This exercise illustrates Python/AWS application that reads hit-level data files as input and helps us understand revenue sources for their products with respect to a search engine and search keywords. This application runs and creates infrastructure with AWS Cloudformation and uses event-driven serverless computing Lambda function and Glue Job Services to process input file and give output with a revenue source for their products.
- AWS CLI - Require to perform operations using local machine.
- AWS S3 bucket - Need to store files in zip format to load in Lambda function and Glue job.
deployment_template.yml - AWS CloudFormation template to provision infrastructure as a code to run this application (Create IAM roles, S3 buckets (input and output) , Glue ETL Job, Lambda event based Function, and Permission to access lambda and glue).
src/app.py - Python code to process AWS Glue job.
src/requirements.txt - Dependencies to run ETL/AWS Glue job.
lambda_function.py - Python code (lambda function) to trigger ETL (AWS glue job).
lambda.zip - Compressed ZIP file containing lambda function.
- Git clone the repository
https://github.com/SourabhShrivas/Data_Engineering_Coding_Exercise
- Upload the lambda function to an S3 bucket
aws s3 cp lambda.zip s3://s3-adobe-repository/
- Upload the ETL (Glue Job app.py on application repository S3 bucket - (s3-adobe-repository)

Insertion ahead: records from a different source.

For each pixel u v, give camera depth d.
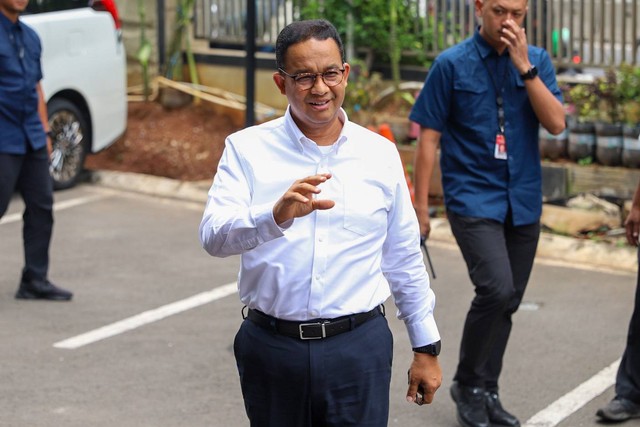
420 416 7.10
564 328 8.65
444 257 10.60
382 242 4.55
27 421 6.93
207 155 14.47
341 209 4.41
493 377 6.80
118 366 7.91
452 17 13.89
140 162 14.33
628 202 11.01
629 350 6.84
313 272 4.39
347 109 13.66
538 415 7.05
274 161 4.45
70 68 13.15
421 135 6.68
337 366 4.45
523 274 6.77
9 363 7.95
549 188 11.77
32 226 9.37
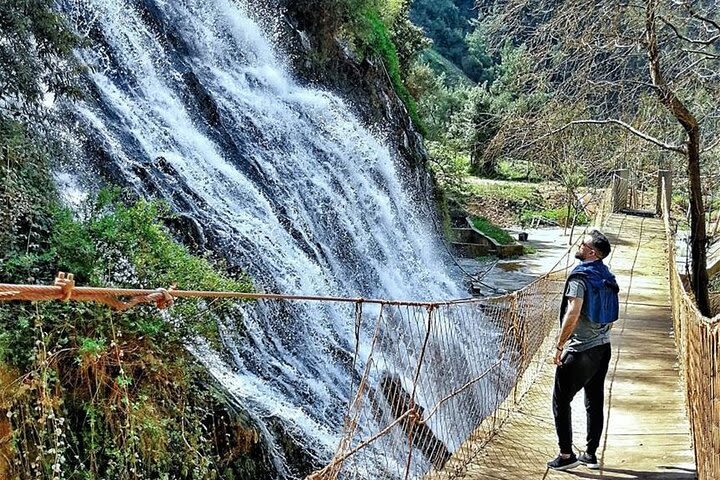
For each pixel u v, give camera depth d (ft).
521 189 102.94
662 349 32.32
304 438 23.38
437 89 121.90
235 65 48.73
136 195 28.63
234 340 25.00
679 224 74.69
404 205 58.29
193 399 20.04
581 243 18.57
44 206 21.12
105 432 17.78
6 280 18.48
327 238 42.83
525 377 28.32
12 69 22.41
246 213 35.17
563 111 40.16
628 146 42.14
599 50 38.73
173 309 21.08
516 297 25.77
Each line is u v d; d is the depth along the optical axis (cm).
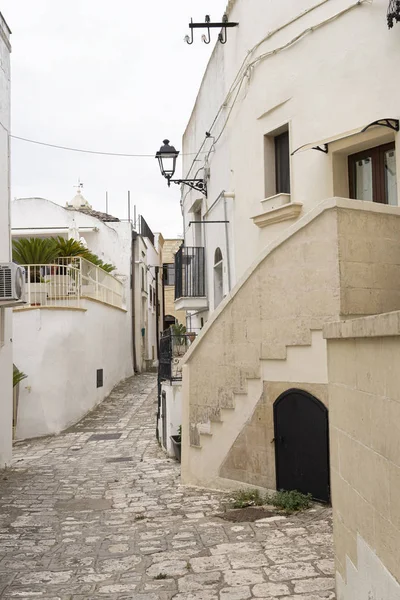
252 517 695
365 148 860
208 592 475
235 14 1123
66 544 651
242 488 829
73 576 540
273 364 774
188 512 761
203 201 1464
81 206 3300
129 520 749
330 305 682
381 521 320
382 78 812
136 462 1249
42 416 1698
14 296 983
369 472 343
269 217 987
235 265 1131
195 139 1616
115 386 2458
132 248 3042
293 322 736
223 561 547
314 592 458
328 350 442
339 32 873
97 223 2805
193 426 940
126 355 2789
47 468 1225
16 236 2708
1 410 1206
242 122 1096
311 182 916
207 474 903
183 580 507
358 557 367
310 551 554
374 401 332
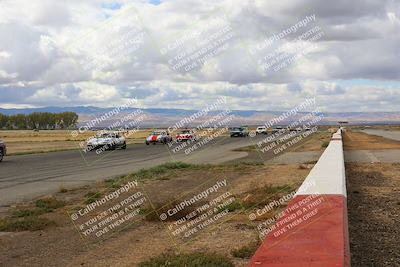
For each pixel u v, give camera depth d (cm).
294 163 2308
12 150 4191
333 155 1465
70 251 699
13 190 1460
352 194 1217
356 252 629
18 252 694
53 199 1171
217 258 600
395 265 568
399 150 3400
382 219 870
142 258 647
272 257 308
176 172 1914
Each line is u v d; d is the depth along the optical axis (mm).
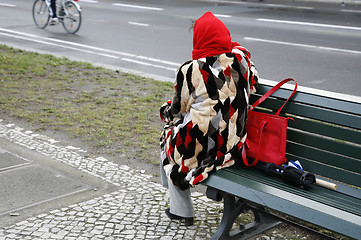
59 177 4250
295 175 2941
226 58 3066
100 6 18328
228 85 3047
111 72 8297
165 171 3234
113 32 12859
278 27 13562
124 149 4934
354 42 11461
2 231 3379
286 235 3387
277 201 2672
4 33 12703
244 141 3164
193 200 3885
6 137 5250
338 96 3160
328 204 2656
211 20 3100
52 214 3619
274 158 3129
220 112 3020
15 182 4125
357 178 3066
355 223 2375
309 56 10039
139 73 8281
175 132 3162
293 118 3307
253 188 2801
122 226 3465
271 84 3459
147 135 5328
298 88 3355
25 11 16812
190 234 3373
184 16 15781
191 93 3066
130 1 20297
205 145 3049
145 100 6613
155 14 16281
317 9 17844
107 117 5914
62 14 12883
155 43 11367
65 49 10672
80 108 6254
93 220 3539
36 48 10711
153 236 3342
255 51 10508
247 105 3154
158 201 3848
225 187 2922
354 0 19359
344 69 8969
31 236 3320
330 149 3160
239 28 13352
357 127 3020
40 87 7238
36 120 5773
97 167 4500
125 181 4219
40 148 4941
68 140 5176
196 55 3133
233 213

aws s3 cp src/app.py s3://s3-adobe-repository/etl/app.py
- Trigger the cloudformation stack with deployment_template.yml template file.
aws cloudformation deploy --template-file deployment_template.yml --stack-name infrastructure --capabilities CAPABILITY_NAMED_IAM
- Run the process by uploading the input file in the Input S3 bucket (inputs3bucket-adobe).
aws s3 cp /Users/soura/Downloads/data.tsv s3://inputs3bucket-adobe/
- Monitor jobs -
6.1 - AWS Lambda > ColudWatch > Log Groups
6.2 - AWS Glue Job > AWS Glue Studio > Monitoring \
Download the output from S3 bucket (outputs3bucket-adobe) and then empty input and output buckets and than delete the cloudFormation stack.
- Empty all the s3 bucket creted by cloudformation infrastructure as code.
aws s3 rm s3://inputs3bucket-adobe --recursive
aws s3 rm s3://outputs3bucket-adobe --recursive
- Deleting the stack
aws cloudformation delete-stack --stack-name infrastructure